The Shuttleworth Trust was set up by Dorothy Shuttleworth following the early death in 1940 during an RAF flying accident of her only  son and the squire of Old Warden, Richard Ormonde Shuttleworth. The hall became a hospital during the War and afterwards the devastated mother turned the entire estate into a charitable trust in his memory. The hall is now a College  specialising in running outdoor and country-based courses. Richard’s collection of old aeroplanes formed the original Shuttleworth Collection.

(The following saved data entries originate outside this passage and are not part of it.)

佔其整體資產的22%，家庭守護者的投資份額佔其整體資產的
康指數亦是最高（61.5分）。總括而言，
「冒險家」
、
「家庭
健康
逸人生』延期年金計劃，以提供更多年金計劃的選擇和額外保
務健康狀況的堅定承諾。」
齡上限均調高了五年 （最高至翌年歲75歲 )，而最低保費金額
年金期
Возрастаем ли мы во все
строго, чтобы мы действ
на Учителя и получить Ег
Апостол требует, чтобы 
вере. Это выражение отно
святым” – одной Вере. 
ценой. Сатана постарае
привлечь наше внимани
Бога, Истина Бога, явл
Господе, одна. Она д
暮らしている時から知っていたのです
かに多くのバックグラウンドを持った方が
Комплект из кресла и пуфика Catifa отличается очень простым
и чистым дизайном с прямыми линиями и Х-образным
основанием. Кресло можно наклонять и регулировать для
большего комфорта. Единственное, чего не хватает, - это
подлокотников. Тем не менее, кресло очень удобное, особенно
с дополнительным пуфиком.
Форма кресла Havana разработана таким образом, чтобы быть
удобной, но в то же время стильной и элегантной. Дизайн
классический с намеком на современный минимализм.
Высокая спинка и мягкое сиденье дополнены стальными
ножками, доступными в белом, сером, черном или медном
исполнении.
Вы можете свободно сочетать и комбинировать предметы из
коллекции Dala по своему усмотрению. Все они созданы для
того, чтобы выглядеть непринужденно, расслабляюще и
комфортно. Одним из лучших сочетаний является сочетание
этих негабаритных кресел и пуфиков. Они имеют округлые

I took a walk one day to visit St Leonard’s church, in Old Warden (2 stars in Jenkins’s book). Unfortunately it’s only open at the weekend so I wasn’t able to inspect the various Ongley and Shuttleworth memorials and the 14th century window depicting an abbot in a white habit from the Cistercian Warden Abbey. But in the porch Richard is commemorated and the Ongley Mausoleum and the Shuttleworth graves lie in the churchyard.

St Leonard's Old Warden

St Leonard’s Church

Porch 1

Porch 2

The porch is a memorial to Richard Shuttleworth

The Ongley Mausoleum

Ongley notice

The Ongley Mausoleum

Shuttleworth grave

The Shuttleworth Grave

Additional Note :

Old Warden sign 2009

Village sign in 2009

Old Warden sign 2012

The Sign today in 2012

I’m not sure that I don’t prefer the older, more distinctive one.